EXTRACTED RECORDS -
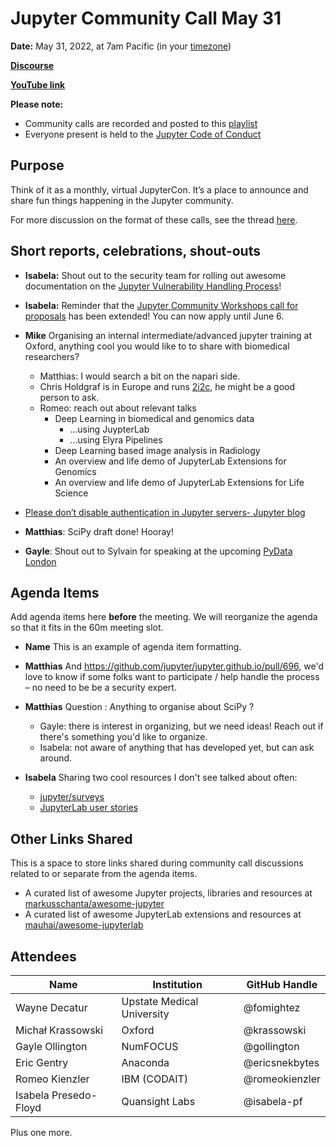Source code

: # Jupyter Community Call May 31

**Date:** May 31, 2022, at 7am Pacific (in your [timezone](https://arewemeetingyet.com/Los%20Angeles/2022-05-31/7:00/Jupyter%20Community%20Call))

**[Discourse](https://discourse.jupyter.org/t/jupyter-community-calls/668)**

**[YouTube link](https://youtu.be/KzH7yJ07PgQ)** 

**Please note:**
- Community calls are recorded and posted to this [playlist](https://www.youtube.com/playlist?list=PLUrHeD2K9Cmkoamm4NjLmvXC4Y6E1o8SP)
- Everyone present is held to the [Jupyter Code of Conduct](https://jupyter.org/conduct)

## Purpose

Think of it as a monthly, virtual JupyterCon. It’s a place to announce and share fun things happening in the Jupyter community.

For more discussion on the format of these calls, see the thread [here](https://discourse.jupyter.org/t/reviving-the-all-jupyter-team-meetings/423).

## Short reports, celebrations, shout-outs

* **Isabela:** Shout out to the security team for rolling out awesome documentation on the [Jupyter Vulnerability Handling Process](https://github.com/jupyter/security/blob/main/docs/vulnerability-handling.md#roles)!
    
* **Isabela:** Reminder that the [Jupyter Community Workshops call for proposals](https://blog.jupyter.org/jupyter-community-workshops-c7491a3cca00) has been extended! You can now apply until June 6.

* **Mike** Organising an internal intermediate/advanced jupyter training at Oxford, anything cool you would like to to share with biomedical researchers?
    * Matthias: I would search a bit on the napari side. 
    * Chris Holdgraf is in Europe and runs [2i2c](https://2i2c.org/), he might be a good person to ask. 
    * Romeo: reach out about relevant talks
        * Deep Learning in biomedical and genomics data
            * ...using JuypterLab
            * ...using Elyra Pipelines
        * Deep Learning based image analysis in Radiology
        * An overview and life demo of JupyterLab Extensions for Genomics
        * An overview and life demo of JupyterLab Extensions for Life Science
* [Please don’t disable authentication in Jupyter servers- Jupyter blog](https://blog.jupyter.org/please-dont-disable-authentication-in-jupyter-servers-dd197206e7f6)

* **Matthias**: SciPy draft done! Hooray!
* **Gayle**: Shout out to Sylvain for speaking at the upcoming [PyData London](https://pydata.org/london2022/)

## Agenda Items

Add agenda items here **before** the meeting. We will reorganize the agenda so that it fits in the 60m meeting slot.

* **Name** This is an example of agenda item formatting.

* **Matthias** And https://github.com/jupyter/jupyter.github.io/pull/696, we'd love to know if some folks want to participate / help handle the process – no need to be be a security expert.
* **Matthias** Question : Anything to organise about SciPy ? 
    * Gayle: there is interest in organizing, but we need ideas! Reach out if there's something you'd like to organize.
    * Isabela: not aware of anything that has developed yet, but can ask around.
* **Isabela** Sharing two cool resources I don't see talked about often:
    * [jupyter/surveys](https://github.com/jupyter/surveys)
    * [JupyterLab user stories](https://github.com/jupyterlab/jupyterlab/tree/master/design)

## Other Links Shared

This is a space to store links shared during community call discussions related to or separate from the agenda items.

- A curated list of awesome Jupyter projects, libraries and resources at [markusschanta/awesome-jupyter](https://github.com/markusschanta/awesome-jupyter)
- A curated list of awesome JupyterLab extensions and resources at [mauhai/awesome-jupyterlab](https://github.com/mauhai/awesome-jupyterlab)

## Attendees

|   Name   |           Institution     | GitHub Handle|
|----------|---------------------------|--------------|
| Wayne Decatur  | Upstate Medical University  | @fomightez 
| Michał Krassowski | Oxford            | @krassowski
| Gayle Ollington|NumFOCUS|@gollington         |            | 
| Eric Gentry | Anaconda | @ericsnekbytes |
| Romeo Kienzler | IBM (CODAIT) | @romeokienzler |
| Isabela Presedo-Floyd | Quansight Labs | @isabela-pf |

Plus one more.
==
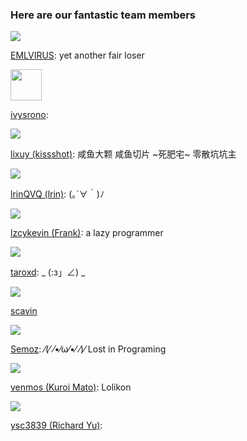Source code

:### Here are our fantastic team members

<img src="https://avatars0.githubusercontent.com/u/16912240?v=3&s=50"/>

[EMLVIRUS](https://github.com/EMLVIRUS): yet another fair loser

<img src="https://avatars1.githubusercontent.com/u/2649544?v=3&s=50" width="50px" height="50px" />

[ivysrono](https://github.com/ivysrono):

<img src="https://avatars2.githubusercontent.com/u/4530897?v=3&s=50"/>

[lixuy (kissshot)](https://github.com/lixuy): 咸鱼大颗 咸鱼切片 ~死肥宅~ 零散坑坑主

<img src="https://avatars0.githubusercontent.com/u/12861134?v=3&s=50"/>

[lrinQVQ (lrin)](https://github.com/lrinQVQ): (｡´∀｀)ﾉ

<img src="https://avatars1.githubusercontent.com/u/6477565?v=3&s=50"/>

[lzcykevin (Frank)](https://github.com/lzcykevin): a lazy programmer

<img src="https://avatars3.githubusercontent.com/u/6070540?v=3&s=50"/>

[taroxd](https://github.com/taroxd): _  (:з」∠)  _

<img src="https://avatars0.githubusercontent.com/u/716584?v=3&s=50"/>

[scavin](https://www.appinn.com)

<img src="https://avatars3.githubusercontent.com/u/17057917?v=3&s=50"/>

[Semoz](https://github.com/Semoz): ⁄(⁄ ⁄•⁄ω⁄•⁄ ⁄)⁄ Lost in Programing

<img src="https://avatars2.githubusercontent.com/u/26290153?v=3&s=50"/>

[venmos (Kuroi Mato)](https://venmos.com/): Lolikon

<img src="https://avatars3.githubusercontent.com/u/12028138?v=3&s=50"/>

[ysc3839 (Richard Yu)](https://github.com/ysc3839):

TRY IT -
For every line of the data above that contains "discourse", copy that line.

EXERCISE OUTPUT -
**[Discourse](https://discourse.jupyter.org/t/jupyter-community-calls/668)**
For more discussion on the format of these calls, see the thread [here](https://discourse.jupyter.org/t/reviving-the-all-jupyter-team-meetings/423).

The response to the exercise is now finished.